- The Washington Times - Sunday, September 13, 2009

MIAMI | When Mike Rizzo inherited the Washington Nationals’ general manager’s position in March, he inherited a mess of a situation in the Dominican Republic. Club executives had been fired. Players had been released. The franchise’s entire Dominican operation had been relocated to a temporary facility.

Six months later, the situation is finally becoming stable again.

The Nationals are finalizing plans to build a new baseball facility in the country and to hire a new staff that would oversee all Latin American operations. Rizzo, team president Stan Kasten and principal owner Mark Lerner flew to the Dominican on Monday to scout three potential sites for the academy: two in Boca Chica and one in San Pedro de Macoris.

Rizzo said he expects the facility to be ready next spring.

“We’re well on our way of turning this thing around,” he said. “We’re going to have one of the jewels of the Caribbean and really take it and run with being a real big player in Latin America.”

Until March, the Nationals had run their Dominican operations out of a facility owned by Jose Rijo, Bowden’s former special assistant. But after allegations of bonus skimming by Rijo and the revelation that a highly touted prospect had falsified his name and age, the club moved out of the complex and into one owned by Rawlings.

“They were gracious enough to allow us to use it in our time of need,” Rizzo said. “But it was always considered a temporary fix for us.”

Rizzo said he hopes to hire a director of international operations soon, with that person hiring scouting staff throughout Latin America.

Versatile Desmond

Ian Desmond made his second career start Saturday night, taking his familiar shortstop position against the Florida Marlins.
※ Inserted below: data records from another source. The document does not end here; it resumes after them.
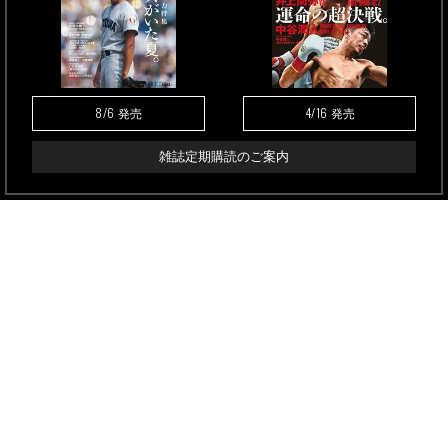
8/6
4/16
発売
発売
雑誌定期購読のご案内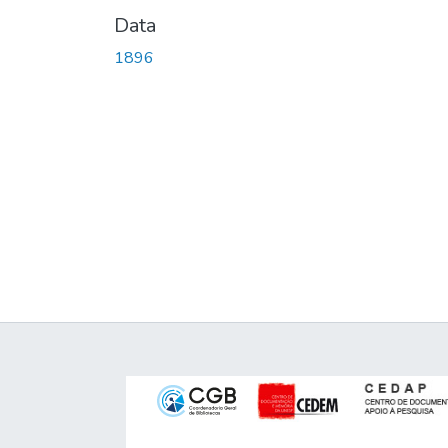
Data
1896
But don’t be surprised if the 23-year-old plays at other positions before the end of this season.

Seeking a way to get Desmond at-bats, interim manager Jim Riggleman is considering using the young prospect at second base and possibly in the outfield. Desmond has been a shortstop throughout his professional career, but he’s welcoming the possibility of trying out other positions.

“I love it. It’s awesome,” he said. “Before I started playing pro ball, I pretty much played everywhere. I never had one set position. I always kind of in my head wanted to be a utility player. Obviously, you don’t want that now. But I just wanted to play everything. I’d go out to center field one day. The next day I’d play second base. I did that pretty much all growing up.”

The Nationals still view Desmond - who homered and drove in four runs in his major league debut Thursday - as a shortstop in the long run. But with veteran Cristian Guzman entrenched there now, Riggleman needs to get creative.

“We want to see him play,” Riggleman said. “We’re not expecting nights like he had [Thursday]. But we do want to see him play, and I’m just not going to shut any one guy down.”

Dukes scratched

Elijah Dukes was a late scratch from Saturday’s lineup because of a stiff back. The young right fielder had been swinging a hot bat, with a .404 average and 14 walks in his past 16 games.

Rookie Justin Maxwell started in Dukes’ place and batted sixth.